*** EXTRACTED MATERIAL ***
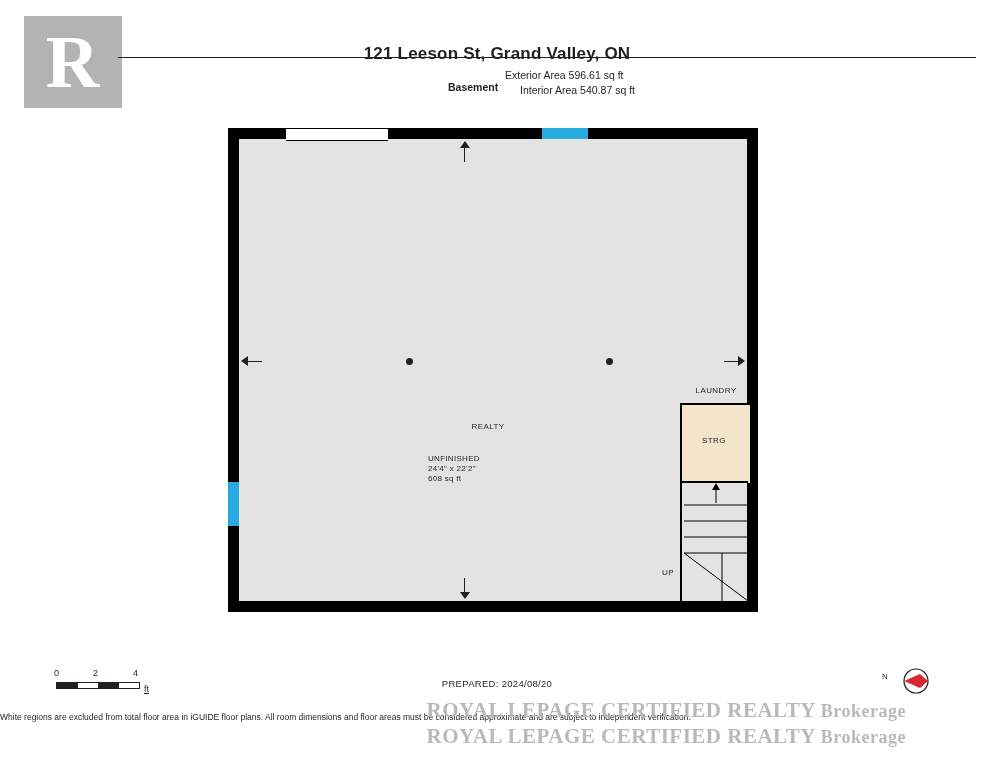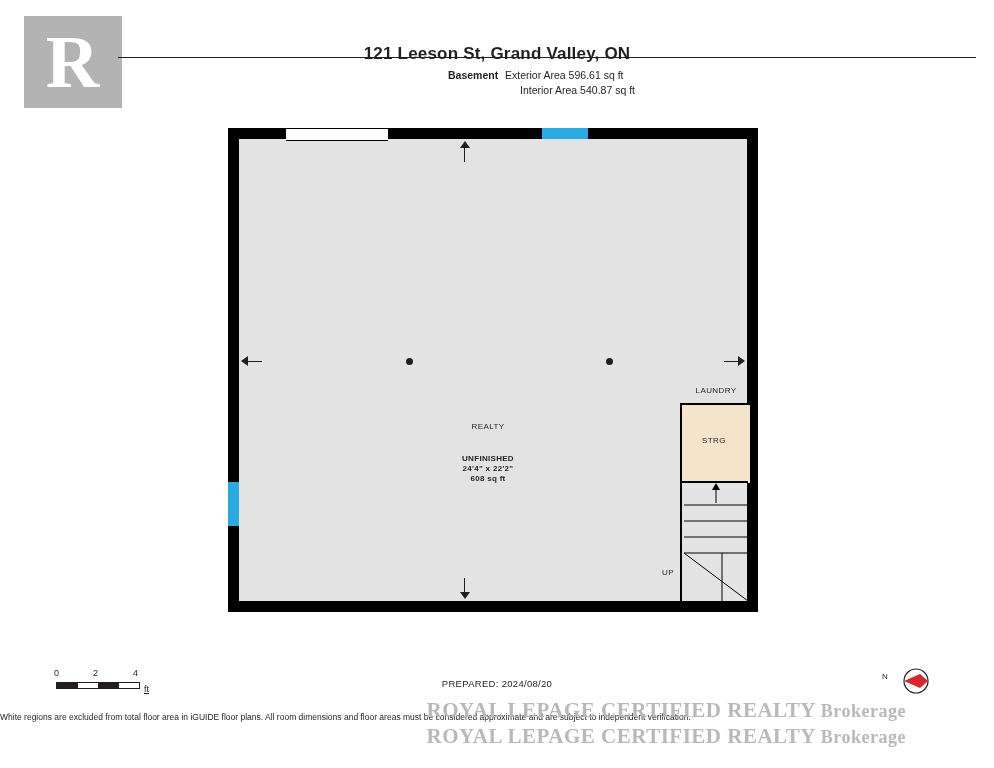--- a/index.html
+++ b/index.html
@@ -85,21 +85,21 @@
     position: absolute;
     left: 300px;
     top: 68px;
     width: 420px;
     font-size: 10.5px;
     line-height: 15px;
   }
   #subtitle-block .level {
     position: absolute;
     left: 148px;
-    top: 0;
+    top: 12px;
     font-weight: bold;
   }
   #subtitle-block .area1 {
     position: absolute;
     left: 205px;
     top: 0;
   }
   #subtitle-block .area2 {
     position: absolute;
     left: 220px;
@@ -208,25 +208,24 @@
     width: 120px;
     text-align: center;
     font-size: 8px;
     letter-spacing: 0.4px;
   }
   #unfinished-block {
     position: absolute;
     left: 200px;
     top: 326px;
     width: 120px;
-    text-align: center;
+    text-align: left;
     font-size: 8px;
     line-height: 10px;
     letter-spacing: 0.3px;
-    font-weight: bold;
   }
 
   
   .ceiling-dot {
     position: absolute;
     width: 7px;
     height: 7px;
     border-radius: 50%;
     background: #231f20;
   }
*** End of EXTRACTED MATERIAL ***
◆ WORK REQUIRED ◆
Copy out all the records exactly as they read, and omit the pictures.

◆ RESULT OF THE EXERCISE ◆
--- a/index.html
+++ b/index.html
@@ -85,21 +85,21 @@
     position: absolute;
     left: 300px;
     top: 68px;
     width: 420px;
     font-size: 10.5px;
     line-height: 15px;
   }
   #subtitle-block .level {
     position: absolute;
     left: 148px;
-    top: 0;
+    top: 12px;
     font-weight: bold;
   }
   #subtitle-block .area1 {
     position: absolute;
     left: 205px;
     top: 0;
   }
   #subtitle-block .area2 {
     position: absolute;
     left: 220px;
@@ -208,25 +208,24 @@
     width: 120px;
     text-align: center;
     font-size: 8px;
     letter-spacing: 0.4px;
   }
   #unfinished-block {
     position: absolute;
     left: 200px;
     top: 326px;
     width: 120px;
-    text-align: center;
+    text-align: left;
     font-size: 8px;
     line-height: 10px;
     letter-spacing: 0.3px;
-    font-weight: bold;
   }
 
   
   .ceiling-dot {
     position: absolute;
     width: 7px;
     height: 7px;
     border-radius: 50%;
     background: #231f20;
   }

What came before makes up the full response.